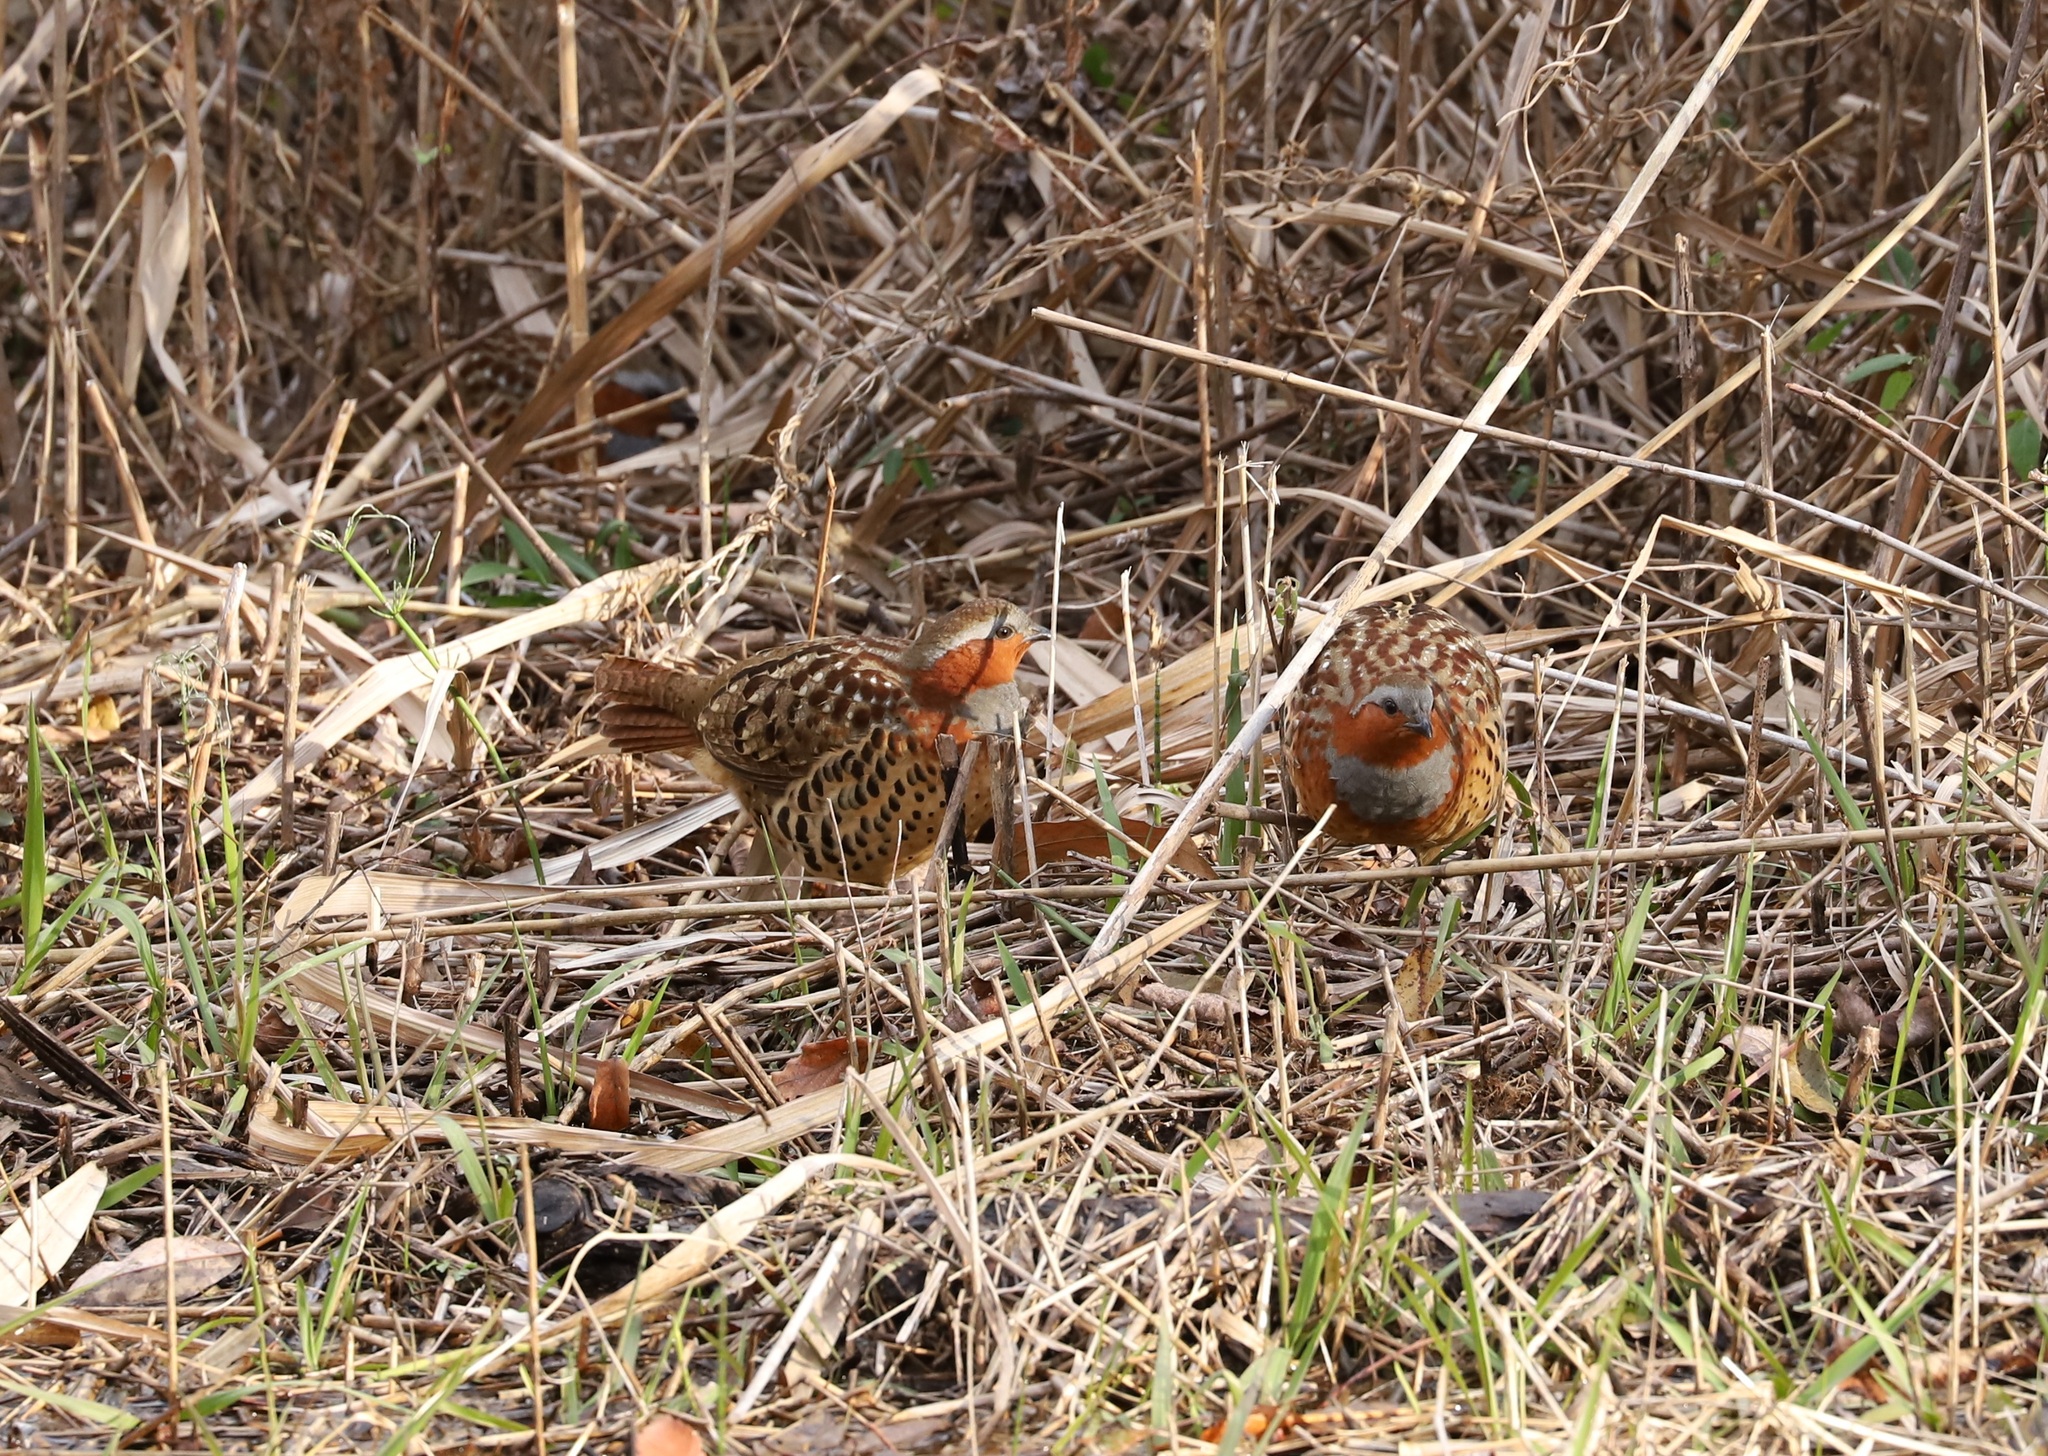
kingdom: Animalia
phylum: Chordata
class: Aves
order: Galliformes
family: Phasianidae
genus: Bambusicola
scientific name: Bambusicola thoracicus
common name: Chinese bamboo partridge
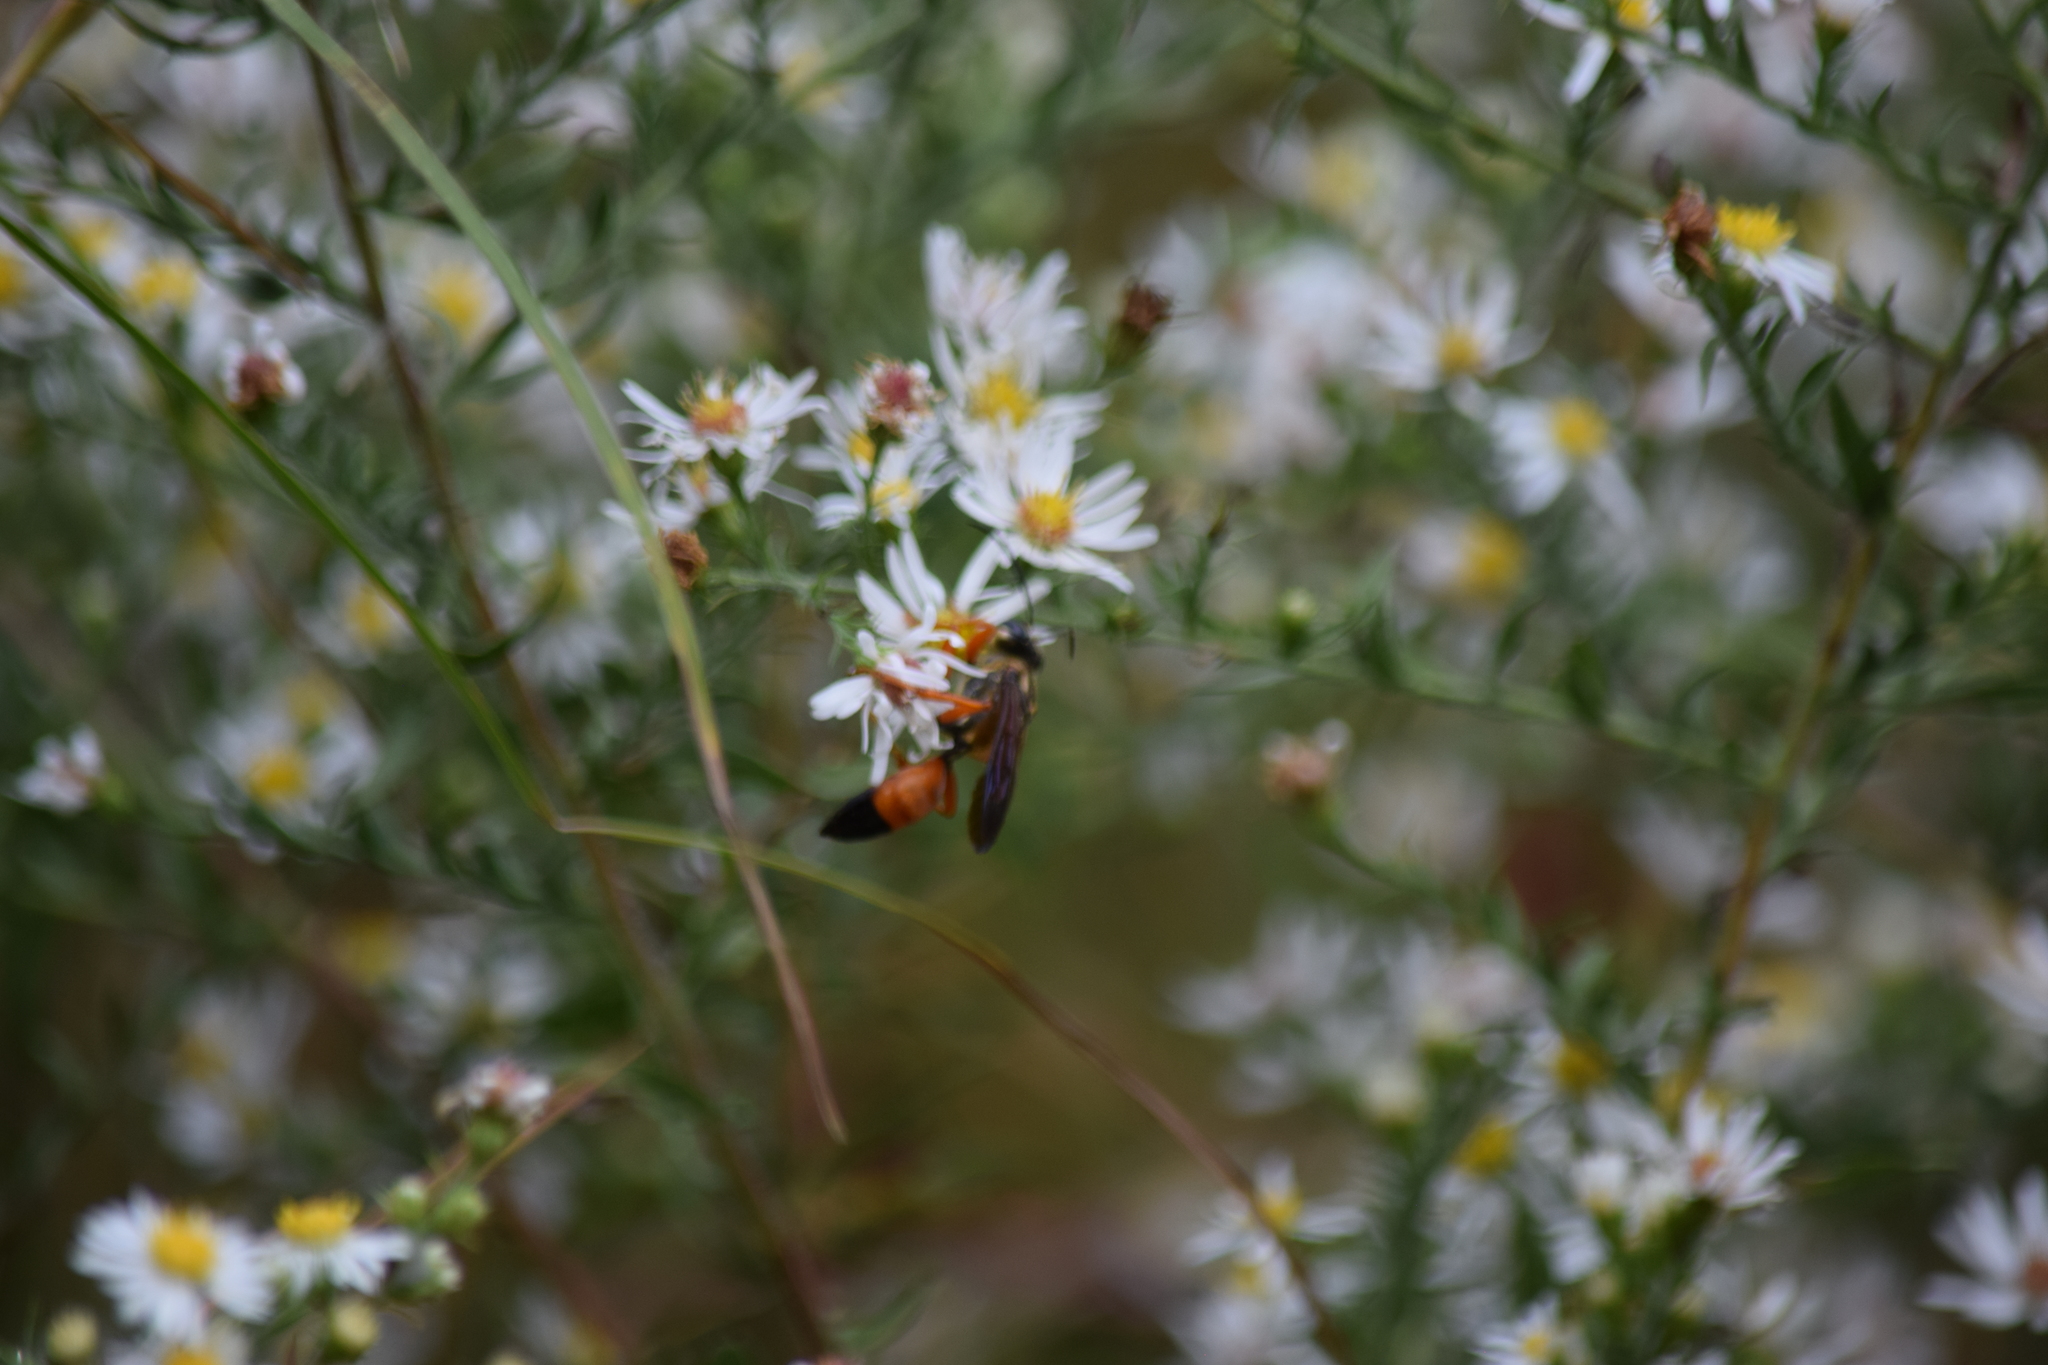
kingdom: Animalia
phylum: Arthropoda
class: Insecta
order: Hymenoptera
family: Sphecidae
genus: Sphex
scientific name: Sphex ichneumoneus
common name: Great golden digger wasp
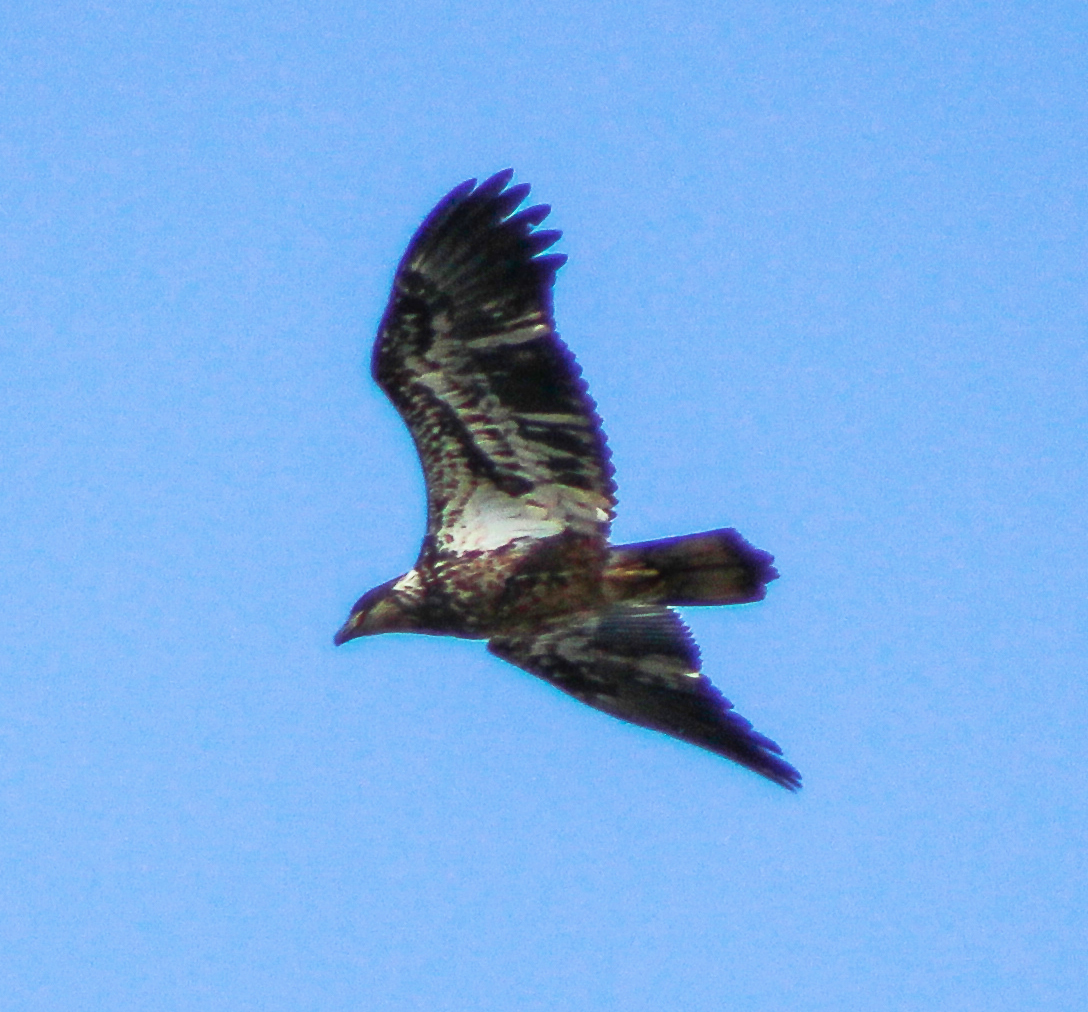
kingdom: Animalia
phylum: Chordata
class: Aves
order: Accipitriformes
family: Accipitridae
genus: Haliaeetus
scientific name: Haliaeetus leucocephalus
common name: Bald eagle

- **Directions for this task**:
Please copy every line of the material above word for word, omitting the pictures.

- **Response to the task**:
kingdom: Animalia
phylum: Chordata
class: Aves
order: Galliformes
family: Phasianidae
genus: Bambusicola
scientific name: Bambusicola thoracicus
common name: Chinese bamboo partridge
kingdom: Animalia
phylum: Arthropoda
class: Insecta
order: Hymenoptera
family: Sphecidae
genus: Sphex
scientific name: Sphex ichneumoneus
common name: Great golden digger wasp
kingdom: Animalia
phylum: Chordata
class: Aves
order: Accipitriformes
family: Accipitridae
genus: Haliaeetus
scientific name: Haliaeetus leucocephalus
common name: Bald eagle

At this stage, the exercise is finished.